Friday, February 19, 2016

   
     “I went to the woods because I wished to live deliberately, to front only the essential facts of life, and see if I could not learn what it had to teach, and not, when I came to die, discover that I had not lived. I did not wish to live what was not life, living is so dear; nor did I wish to practice resignation, unless it was quite necessary. I wanted to live deep and suck out all the marrow of life, to live so sturdily and Spartan-like as to put to rout all that was not life, to cut a broad swath and shave close, to drive life into a corner, and reduce it to its lowest terms.”
     So said American author and transcendentalist Henry David Thoreau in 1845. Thoreau was poised to commence living, alone and apart, on Walden Pond in eastern Massachusetts.  Out of his solitary ruminations came one of the classics of American literature, On Walden Pond.  
Henry David Thoreau
     
     As we continue our journey through Lent, I think occasionally about Thoreau. Although he did not have much interest in conventional religion, he captured, in his writings, much of its essential posture towards earthly existence, particularly during Lent.  Lent reminds us to reduce life to its most fundamental parameters, its most seminal components.  It tells us to set aside worldly distraction and focus on the deeper meanings of life, the most profound sensibilities that inhabit our present existence.  As did Thoreau over one hundred years ago, Lent urges us to live in the world, yes, but live so as to ponder what the world really means, to grasp that from which we and it come.  For Thoreau, this was to immerse oneself in nature (which he often spelled with an upper case "N");  for those of us on our Lenten journey, it is to immerse oneself more fully in the God who made it.  As Thoreau strove to shear himself of the extraneous, so do we strive to separate ourselves from the temporary and, theologically speaking, profane.  We aim to view life through a larger lens.  We look to the greater possibility.

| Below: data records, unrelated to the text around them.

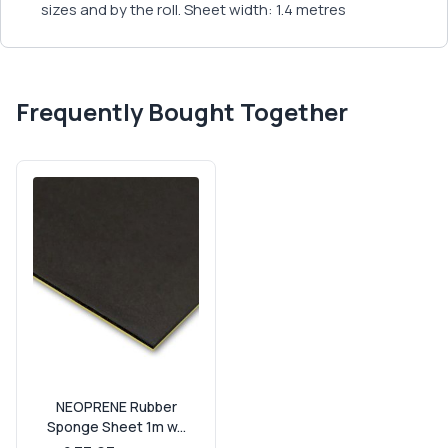
sizes and by the roll. Sheet width: 1.4 metres
Frequently Bought Together
NEOPRENE Rubber
Sponge Sheet 1m w...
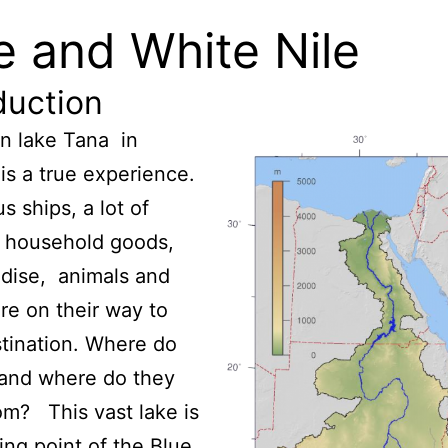
e and White Nile
duction
on lake Tana in
 is a true experience.
 ships, a lot of
f household goods,
dise, animals and
re on their way to
stination. Where do
 and where do they
m? This vast lake is
ting point of the Blue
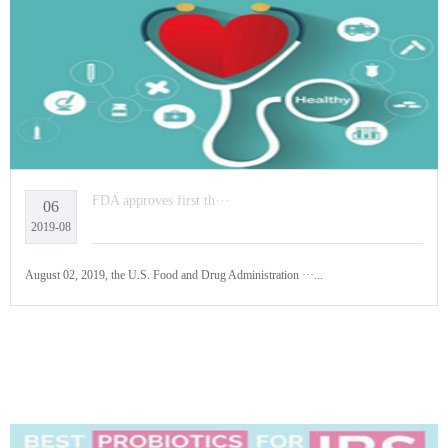
FDA approves first th···
06
2019-08
August 02, 2019, the U.S. Food and Drug Administration ···...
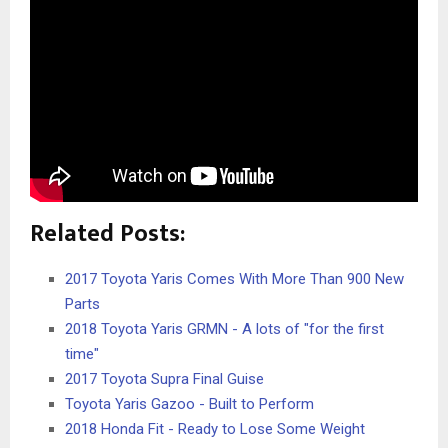
Related Posts:
2017 Toyota Yaris Comes With More Than 900 New
Parts
2018 Toyota Yaris GRMN - A lots of "for the first
time"
2017 Toyota Supra Final Guise
Toyota Yaris Gazoo - Built to Perform
2018 Honda Fit - Ready to Lose Some Weight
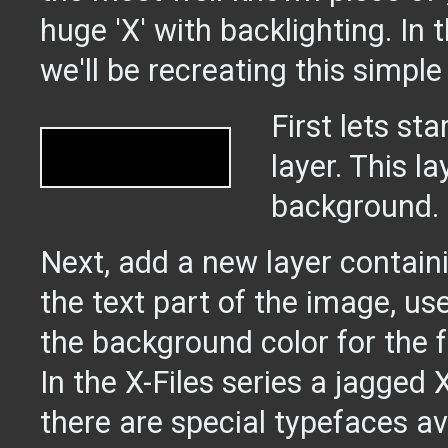
huge 'X' with backlighting. In t
we'll be recreating this simple
First lets st
layer. This la
background.
Next, add a new layer contain
the text part of the image, us
the background color for the f
In the X-Files series a jagged 
there are special typefaces av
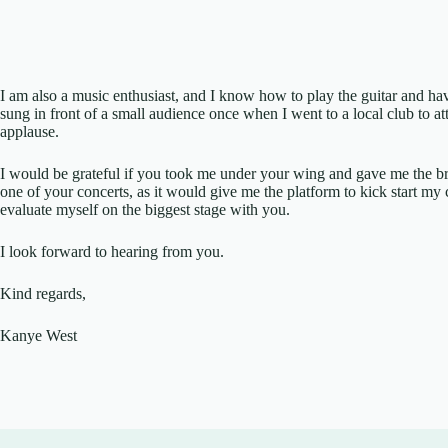
I am also a music enthusiast, and I know how to play the guitar and have
sung in front of a small audience once when I went to a local club to a
applause.
I would be grateful if you took me under your wing and gave me the br
one of your concerts, as it would give me the platform to kick start my
evaluate myself on the biggest stage with you.
I look forward to hearing from you.
Kind regards,
Kanye West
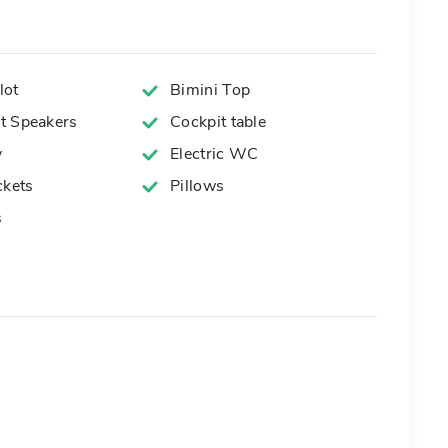
lot
Bimini Top
t Speakers
Cockpit table
y
Electric WC
ckets
Pillows
s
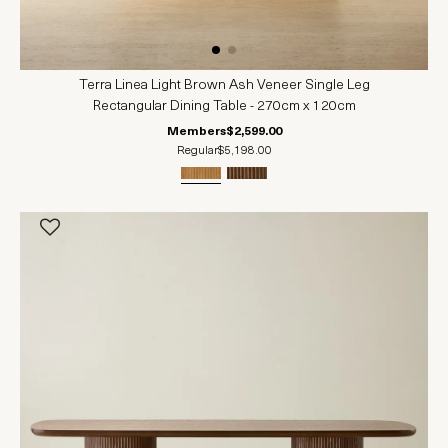
Terra Linea Light Brown Ash Veneer Single Leg
Rectangular Dining Table - 270cm x 120cm
Members
$2,599.00
Regular
$5,198.00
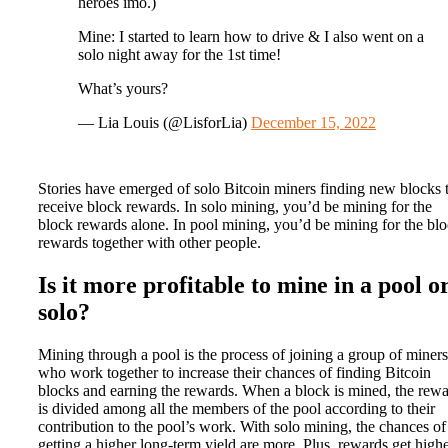
heroes imo.)
Mine: I started to learn how to drive & I also went on a
solo night away for the 1st time!
What’s yours?
— Lia Louis (@LisforLia)
December 15, 2022
Stories have emerged of solo Bitcoin miners finding new blocks 
receive block rewards. In solo mining, you’d be mining for the
block rewards alone. In pool mining, you’d be mining for the bl
rewards together with other people.
Is it more profitable to mine in a pool o
solo?
Mining through a pool is the process of joining a group of miners
who work together to increase their chances of finding Bitcoin
blocks and earning the rewards. When a block is mined, the rew
is divided among all the members of the pool according to their
contribution to the pool’s work. With solo mining, the chances of
getting a higher long-term yield are more. Plus, rewards get high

     For the greater possibility is what, for us as well as Thoreau, makes life worth living.  It is what gives existence its point.  Although Thoreau identified this possibility as Nature, I'll go him one step higher and call it that which created nature: God.
     Lent lets us know that we cannot conclude we are alone in the universe.  We who would frame our lives ascetically for Lent understand that we do so because we know that it opens our hearts to what is really and most there, the center of all being.